Return every line of the data that contains the string "sont".

## DATASET EXTRACT
=== Section Start ===
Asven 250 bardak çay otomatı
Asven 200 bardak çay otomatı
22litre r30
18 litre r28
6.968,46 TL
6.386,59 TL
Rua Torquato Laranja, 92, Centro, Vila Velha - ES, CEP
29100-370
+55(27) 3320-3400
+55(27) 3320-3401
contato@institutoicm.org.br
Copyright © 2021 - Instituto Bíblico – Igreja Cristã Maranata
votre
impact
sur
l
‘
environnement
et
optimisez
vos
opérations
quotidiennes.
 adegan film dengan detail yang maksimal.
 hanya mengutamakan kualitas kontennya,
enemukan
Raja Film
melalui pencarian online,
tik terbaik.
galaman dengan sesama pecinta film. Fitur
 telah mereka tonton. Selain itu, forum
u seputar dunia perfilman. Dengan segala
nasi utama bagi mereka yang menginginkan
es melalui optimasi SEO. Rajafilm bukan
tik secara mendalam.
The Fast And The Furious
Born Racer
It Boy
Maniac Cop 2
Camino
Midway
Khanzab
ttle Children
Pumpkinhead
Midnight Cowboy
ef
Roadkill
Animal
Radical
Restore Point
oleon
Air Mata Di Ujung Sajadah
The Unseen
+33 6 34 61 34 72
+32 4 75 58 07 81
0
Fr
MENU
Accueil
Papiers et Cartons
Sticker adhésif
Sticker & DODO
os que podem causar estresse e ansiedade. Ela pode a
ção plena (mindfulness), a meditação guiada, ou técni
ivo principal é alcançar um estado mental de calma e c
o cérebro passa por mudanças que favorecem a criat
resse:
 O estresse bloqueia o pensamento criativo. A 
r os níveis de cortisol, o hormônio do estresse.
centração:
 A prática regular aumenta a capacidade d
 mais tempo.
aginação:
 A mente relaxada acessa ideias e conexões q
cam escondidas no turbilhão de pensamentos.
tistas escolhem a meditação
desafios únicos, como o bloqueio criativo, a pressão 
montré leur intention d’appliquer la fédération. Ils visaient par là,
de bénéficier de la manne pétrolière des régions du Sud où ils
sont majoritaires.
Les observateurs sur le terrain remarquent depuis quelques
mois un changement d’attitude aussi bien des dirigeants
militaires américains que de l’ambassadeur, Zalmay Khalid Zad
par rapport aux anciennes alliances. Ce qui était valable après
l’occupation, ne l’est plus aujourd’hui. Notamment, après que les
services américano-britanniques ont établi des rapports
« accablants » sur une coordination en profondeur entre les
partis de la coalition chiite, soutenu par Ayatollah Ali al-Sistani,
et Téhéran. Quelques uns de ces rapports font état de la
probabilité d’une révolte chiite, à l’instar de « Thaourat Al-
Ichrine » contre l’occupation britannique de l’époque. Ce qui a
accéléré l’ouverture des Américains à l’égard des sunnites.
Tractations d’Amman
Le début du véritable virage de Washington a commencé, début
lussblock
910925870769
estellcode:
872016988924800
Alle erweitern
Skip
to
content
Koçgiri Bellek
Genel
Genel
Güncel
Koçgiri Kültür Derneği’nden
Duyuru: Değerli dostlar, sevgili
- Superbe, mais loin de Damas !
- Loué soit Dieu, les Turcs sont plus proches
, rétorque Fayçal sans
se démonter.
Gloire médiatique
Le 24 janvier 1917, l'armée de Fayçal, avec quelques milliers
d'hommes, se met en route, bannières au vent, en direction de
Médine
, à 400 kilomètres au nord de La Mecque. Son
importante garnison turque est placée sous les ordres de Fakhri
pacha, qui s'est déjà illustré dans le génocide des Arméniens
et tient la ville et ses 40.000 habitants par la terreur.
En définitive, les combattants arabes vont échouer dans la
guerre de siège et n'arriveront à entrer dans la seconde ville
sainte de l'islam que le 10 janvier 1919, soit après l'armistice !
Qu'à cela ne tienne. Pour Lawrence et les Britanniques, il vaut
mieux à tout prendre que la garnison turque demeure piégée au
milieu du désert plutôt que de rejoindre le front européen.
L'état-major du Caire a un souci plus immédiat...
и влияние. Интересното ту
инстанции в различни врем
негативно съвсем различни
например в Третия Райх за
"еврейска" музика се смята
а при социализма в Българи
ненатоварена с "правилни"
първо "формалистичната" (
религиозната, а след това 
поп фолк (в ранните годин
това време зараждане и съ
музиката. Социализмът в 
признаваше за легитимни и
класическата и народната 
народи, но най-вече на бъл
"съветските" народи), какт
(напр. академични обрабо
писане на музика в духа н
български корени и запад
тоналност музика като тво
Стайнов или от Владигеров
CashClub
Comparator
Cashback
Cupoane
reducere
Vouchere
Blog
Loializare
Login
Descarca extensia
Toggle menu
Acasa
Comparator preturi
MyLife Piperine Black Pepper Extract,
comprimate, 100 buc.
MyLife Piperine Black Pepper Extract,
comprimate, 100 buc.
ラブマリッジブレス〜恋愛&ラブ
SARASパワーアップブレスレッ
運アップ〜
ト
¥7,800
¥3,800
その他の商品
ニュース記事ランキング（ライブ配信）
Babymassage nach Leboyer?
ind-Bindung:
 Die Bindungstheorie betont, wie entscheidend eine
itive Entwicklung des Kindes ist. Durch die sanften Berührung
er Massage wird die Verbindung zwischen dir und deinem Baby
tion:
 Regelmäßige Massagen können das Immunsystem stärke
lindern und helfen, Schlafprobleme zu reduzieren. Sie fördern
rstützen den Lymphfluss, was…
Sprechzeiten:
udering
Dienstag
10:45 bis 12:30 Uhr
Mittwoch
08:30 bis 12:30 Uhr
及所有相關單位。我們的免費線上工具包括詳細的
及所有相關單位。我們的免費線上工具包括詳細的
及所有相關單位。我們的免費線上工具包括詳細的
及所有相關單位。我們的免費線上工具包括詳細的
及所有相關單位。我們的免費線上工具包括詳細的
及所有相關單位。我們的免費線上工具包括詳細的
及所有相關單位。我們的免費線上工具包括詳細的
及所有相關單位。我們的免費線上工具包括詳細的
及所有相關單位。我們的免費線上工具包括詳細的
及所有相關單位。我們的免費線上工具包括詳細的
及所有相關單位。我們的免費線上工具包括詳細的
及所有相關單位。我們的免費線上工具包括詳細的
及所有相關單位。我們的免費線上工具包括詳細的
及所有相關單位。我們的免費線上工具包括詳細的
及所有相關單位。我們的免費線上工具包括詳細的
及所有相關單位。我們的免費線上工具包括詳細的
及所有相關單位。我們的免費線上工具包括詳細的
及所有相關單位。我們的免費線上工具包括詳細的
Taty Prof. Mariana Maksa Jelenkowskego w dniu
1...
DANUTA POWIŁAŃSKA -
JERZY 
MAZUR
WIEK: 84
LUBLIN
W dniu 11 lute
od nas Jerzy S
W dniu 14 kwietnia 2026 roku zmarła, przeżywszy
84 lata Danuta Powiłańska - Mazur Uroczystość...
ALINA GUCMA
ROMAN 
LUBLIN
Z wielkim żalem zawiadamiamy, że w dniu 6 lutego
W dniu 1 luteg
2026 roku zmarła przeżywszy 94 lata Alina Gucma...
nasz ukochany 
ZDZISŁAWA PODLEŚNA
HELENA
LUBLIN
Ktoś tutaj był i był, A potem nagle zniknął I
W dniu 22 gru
=== Section End ===
## RESPONSE BELOW
sont majoritaires.
- Loué soit Dieu, les Turcs sont plus proches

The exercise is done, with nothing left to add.